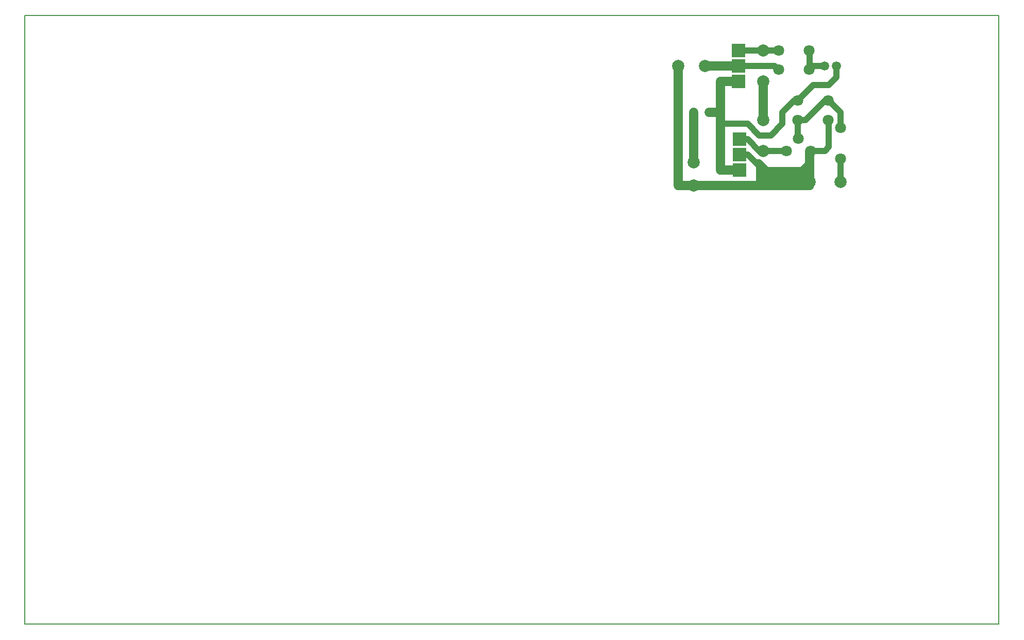
<source format=gbr>
%FSLAX32Y32*%
%MOMM*%
%LNKUPFERSEITE2*%
G71*
G01*
%ADD10C, 0.20*%
%ADD11C, 1.80*%
%ADD12C, 1.80*%
%ADD13C, 1.50*%
%ADD14C, 1.00*%
%ADD15C, 2.00*%
%ADD16C, 2.00*%
%ADD17C, 1.50*%
%ADD18C, 2.00*%
%LPD*%
G54D10*
X16000Y0D02*
X0Y0D01*
X0Y10000D01*
X16000Y10000D01*
X16000Y0D01*
X13198Y8285D02*
G54D11*
D03*
X13198Y8285D02*
G54D11*
D03*
X12698Y8285D02*
G54D11*
D03*
X13398Y8158D02*
G54D12*
D03*
X13398Y7650D02*
G54D12*
D03*
X11237Y8412D02*
G54D13*
D03*
X10983Y8412D02*
G54D13*
D03*
X13132Y9174D02*
G54D13*
D03*
X13332Y9174D02*
G54D13*
D03*
G36*
X11610Y9538D02*
X11610Y9318D01*
X11830Y9318D01*
X11830Y9538D01*
X11610Y9538D01*
G37*
G36*
X11610Y9284D02*
X11610Y9064D01*
X11830Y9064D01*
X11830Y9284D01*
X11610Y9284D01*
G37*
G36*
X11610Y9030D02*
X11610Y8810D01*
X11830Y8810D01*
X11830Y9030D01*
X11610Y9030D01*
G37*
G36*
X11629Y8077D02*
X11629Y7857D01*
X11849Y7857D01*
X11849Y8077D01*
X11629Y8077D01*
G37*
G36*
X11629Y7823D02*
X11629Y7603D01*
X11849Y7603D01*
X11849Y7823D01*
X11629Y7823D01*
G37*
G36*
X11629Y7569D02*
X11629Y7349D01*
X11849Y7349D01*
X11849Y7569D01*
X11629Y7569D01*
G37*
X12908Y7778D02*
G54D12*
D03*
X12508Y7778D02*
G54D12*
D03*
X12708Y7978D02*
G54D12*
D03*
G54D14*
X12952Y7778D02*
X13142Y7778D01*
X13206Y7841D01*
X13206Y8286D01*
G54D14*
X12698Y7968D02*
X12698Y8286D01*
X13198Y8602D02*
G54D11*
D03*
X13198Y8602D02*
G54D11*
D03*
X12698Y8602D02*
G54D11*
D03*
X12127Y9428D02*
G54D15*
D03*
X12127Y8920D02*
G54D15*
D03*
G54D14*
X12888Y7778D02*
X12888Y7460D01*
G54D14*
X11746Y7460D02*
X11428Y7460D01*
X11428Y8286D01*
G54D14*
X11428Y8222D02*
X11428Y8412D01*
X11238Y8412D01*
G54D14*
X11682Y8920D02*
X11428Y8920D01*
X11428Y8349D01*
G54D14*
X12888Y7460D02*
X12126Y7460D01*
X11872Y7714D01*
X11746Y7714D01*
G54D14*
X12508Y7778D02*
X12063Y7778D01*
X11872Y7968D01*
X11682Y7968D01*
X12127Y8286D02*
G54D15*
D03*
X12127Y7778D02*
G54D15*
D03*
G54D14*
X12126Y8349D02*
X12126Y8920D01*
G54D14*
X11746Y9428D02*
X12126Y9428D01*
X12880Y9428D02*
G54D11*
D03*
X12880Y9428D02*
G54D11*
D03*
X12380Y9428D02*
G54D11*
D03*
X12880Y9110D02*
G54D11*
D03*
X12880Y9110D02*
G54D11*
D03*
X12380Y9110D02*
G54D11*
D03*
G54D14*
X11746Y9174D02*
X12317Y9174D01*
X12380Y9111D01*
G54D14*
X12888Y9428D02*
X12888Y9111D01*
G54D14*
X12190Y9428D02*
X12380Y9428D01*
G54D14*
X12254Y8032D02*
X12063Y8032D01*
X11872Y8222D01*
X11492Y8222D01*
G54D14*
X12254Y8032D02*
X12444Y8222D01*
X12444Y8412D01*
X12634Y8603D01*
X12698Y8603D01*
G54D14*
X12698Y8286D02*
X12825Y8286D01*
X13142Y8603D01*
G54D14*
X12698Y8603D02*
X12952Y8857D01*
X13206Y8857D01*
X13333Y8984D01*
X13333Y9174D01*
G54D14*
X13142Y9174D02*
X12952Y9174D01*
X12888Y9111D01*
G54D14*
X13396Y8158D02*
X13396Y8412D01*
X13206Y8603D01*
G54D14*
X13396Y7650D02*
X13396Y7396D01*
G54D14*
X12888Y7460D02*
X12888Y7396D01*
X12888Y7333D01*
X12254Y7333D01*
X12000Y7587D01*
X12063Y7587D01*
X12254Y7396D01*
X12698Y7396D01*
X12888Y7587D01*
X12888Y7778D01*
X12888Y7460D01*
X12825Y7396D01*
X13396Y7270D02*
G54D16*
D03*
X12888Y7270D02*
G54D16*
D03*
X12634Y7270D02*
G54D16*
D03*
G54D14*
X10984Y8412D02*
X10984Y7587D01*
G54D17*
X12888Y7206D02*
X10984Y7206D01*
X10984Y7587D02*
G54D16*
D03*
X10984Y7206D02*
G54D16*
D03*
G54D14*
X12888Y7270D02*
X12126Y7270D01*
X12126Y7460D01*
X12126Y7270D01*
G54D14*
X12063Y7524D02*
X12063Y7270D01*
G54D14*
X13396Y7270D02*
X13396Y7524D01*
G54D17*
X11682Y9174D02*
X11301Y9174D01*
G54D17*
X10984Y7206D02*
X10730Y7206D01*
X10730Y9174D01*
G54D14*
X11301Y9174D02*
X11174Y9174D01*
X11174Y9174D02*
G54D16*
D03*
X10730Y9174D02*
G54D16*
D03*
G54D17*
X11174Y9174D02*
X11364Y9174D01*
G54D17*
X10984Y8412D02*
X10984Y7587D01*
G54D17*
X11618Y7460D02*
X11428Y7460D01*
X11428Y8920D01*
X11682Y8920D01*
G54D17*
X11428Y8412D02*
X11238Y8412D01*
G54D17*
X12888Y7778D02*
X12888Y7206D01*
G54D17*
X12126Y8920D02*
X12126Y8286D01*
G54D18*
X12698Y7396D02*
X12254Y7396D01*
X12190Y7333D01*
M02*

</source>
* * * *
- [Brief]: Every line above should be duplicated exactly; the pictures are to be left out.

- [The answer]:
<source format=gbr>
%FSLAX32Y32*%
%MOMM*%
%LNKUPFERSEITE2*%
G71*
G01*
%ADD10C, 0.20*%
%ADD11C, 1.80*%
%ADD12C, 1.80*%
%ADD13C, 1.50*%
%ADD14C, 1.00*%
%ADD15C, 2.00*%
%ADD16C, 2.00*%
%ADD17C, 1.50*%
%ADD18C, 2.00*%
%LPD*%
G54D10*
X16000Y0D02*
X0Y0D01*
X0Y10000D01*
X16000Y10000D01*
X16000Y0D01*
X13198Y8285D02*
G54D11*
D03*
X13198Y8285D02*
G54D11*
D03*
X12698Y8285D02*
G54D11*
D03*
X13398Y8158D02*
G54D12*
D03*
X13398Y7650D02*
G54D12*
D03*
X11237Y8412D02*
G54D13*
D03*
X10983Y8412D02*
G54D13*
D03*
X13132Y9174D02*
G54D13*
D03*
X13332Y9174D02*
G54D13*
D03*
G36*
X11610Y9538D02*
X11610Y9318D01*
X11830Y9318D01*
X11830Y9538D01*
X11610Y9538D01*
G37*
G36*
X11610Y9284D02*
X11610Y9064D01*
X11830Y9064D01*
X11830Y9284D01*
X11610Y9284D01*
G37*
G36*
X11610Y9030D02*
X11610Y8810D01*
X11830Y8810D01*
X11830Y9030D01*
X11610Y9030D01*
G37*
G36*
X11629Y8077D02*
X11629Y7857D01*
X11849Y7857D01*
X11849Y8077D01*
X11629Y8077D01*
G37*
G36*
X11629Y7823D02*
X11629Y7603D01*
X11849Y7603D01*
X11849Y7823D01*
X11629Y7823D01*
G37*
G36*
X11629Y7569D02*
X11629Y7349D01*
X11849Y7349D01*
X11849Y7569D01*
X11629Y7569D01*
G37*
X12908Y7778D02*
G54D12*
D03*
X12508Y7778D02*
G54D12*
D03*
X12708Y7978D02*
G54D12*
D03*
G54D14*
X12952Y7778D02*
X13142Y7778D01*
X13206Y7841D01*
X13206Y8286D01*
G54D14*
X12698Y7968D02*
X12698Y8286D01*
X13198Y8602D02*
G54D11*
D03*
X13198Y8602D02*
G54D11*
D03*
X12698Y8602D02*
G54D11*
D03*
X12127Y9428D02*
G54D15*
D03*
X12127Y8920D02*
G54D15*
D03*
G54D14*
X12888Y7778D02*
X12888Y7460D01*
G54D14*
X11746Y7460D02*
X11428Y7460D01*
X11428Y8286D01*
G54D14*
X11428Y8222D02*
X11428Y8412D01*
X11238Y8412D01*
G54D14*
X11682Y8920D02*
X11428Y8920D01*
X11428Y8349D01*
G54D14*
X12888Y7460D02*
X12126Y7460D01*
X11872Y7714D01*
X11746Y7714D01*
G54D14*
X12508Y7778D02*
X12063Y7778D01*
X11872Y7968D01*
X11682Y7968D01*
X12127Y8286D02*
G54D15*
D03*
X12127Y7778D02*
G54D15*
D03*
G54D14*
X12126Y8349D02*
X12126Y8920D01*
G54D14*
X11746Y9428D02*
X12126Y9428D01*
X12880Y9428D02*
G54D11*
D03*
X12880Y9428D02*
G54D11*
D03*
X12380Y9428D02*
G54D11*
D03*
X12880Y9110D02*
G54D11*
D03*
X12880Y9110D02*
G54D11*
D03*
X12380Y9110D02*
G54D11*
D03*
G54D14*
X11746Y9174D02*
X12317Y9174D01*
X12380Y9111D01*
G54D14*
X12888Y9428D02*
X12888Y9111D01*
G54D14*
X12190Y9428D02*
X12380Y9428D01*
G54D14*
X12254Y8032D02*
X12063Y8032D01*
X11872Y8222D01*
X11492Y8222D01*
G54D14*
X12254Y8032D02*
X12444Y8222D01*
X12444Y8412D01*
X12634Y8603D01*
X12698Y8603D01*
G54D14*
X12698Y8286D02*
X12825Y8286D01*
X13142Y8603D01*
G54D14*
X12698Y8603D02*
X12952Y8857D01*
X13206Y8857D01*
X13333Y8984D01*
X13333Y9174D01*
G54D14*
X13142Y9174D02*
X12952Y9174D01*
X12888Y9111D01*
G54D14*
X13396Y8158D02*
X13396Y8412D01*
X13206Y8603D01*
G54D14*
X13396Y7650D02*
X13396Y7396D01*
G54D14*
X12888Y7460D02*
X12888Y7396D01*
X12888Y7333D01*
X12254Y7333D01*
X12000Y7587D01*
X12063Y7587D01*
X12254Y7396D01*
X12698Y7396D01*
X12888Y7587D01*
X12888Y7778D01*
X12888Y7460D01*
X12825Y7396D01*
X13396Y7270D02*
G54D16*
D03*
X12888Y7270D02*
G54D16*
D03*
X12634Y7270D02*
G54D16*
D03*
G54D14*
X10984Y8412D02*
X10984Y7587D01*
G54D17*
X12888Y7206D02*
X10984Y7206D01*
X10984Y7587D02*
G54D16*
D03*
X10984Y7206D02*
G54D16*
D03*
G54D14*
X12888Y7270D02*
X12126Y7270D01*
X12126Y7460D01*
X12126Y7270D01*
G54D14*
X12063Y7524D02*
X12063Y7270D01*
G54D14*
X13396Y7270D02*
X13396Y7524D01*
G54D17*
X11682Y9174D02*
X11301Y9174D01*
G54D17*
X10984Y7206D02*
X10730Y7206D01*
X10730Y9174D01*
G54D14*
X11301Y9174D02*
X11174Y9174D01*
X11174Y9174D02*
G54D16*
D03*
X10730Y9174D02*
G54D16*
D03*
G54D17*
X11174Y9174D02*
X11364Y9174D01*
G54D17*
X10984Y8412D02*
X10984Y7587D01*
G54D17*
X11618Y7460D02*
X11428Y7460D01*
X11428Y8920D01*
X11682Y8920D01*
G54D17*
X11428Y8412D02*
X11238Y8412D01*
G54D17*
X12888Y7778D02*
X12888Y7206D01*
G54D17*
X12126Y8920D02*
X12126Y8286D01*
G54D18*
X12698Y7396D02*
X12254Y7396D01*
X12190Y7333D01*
M02*

</source>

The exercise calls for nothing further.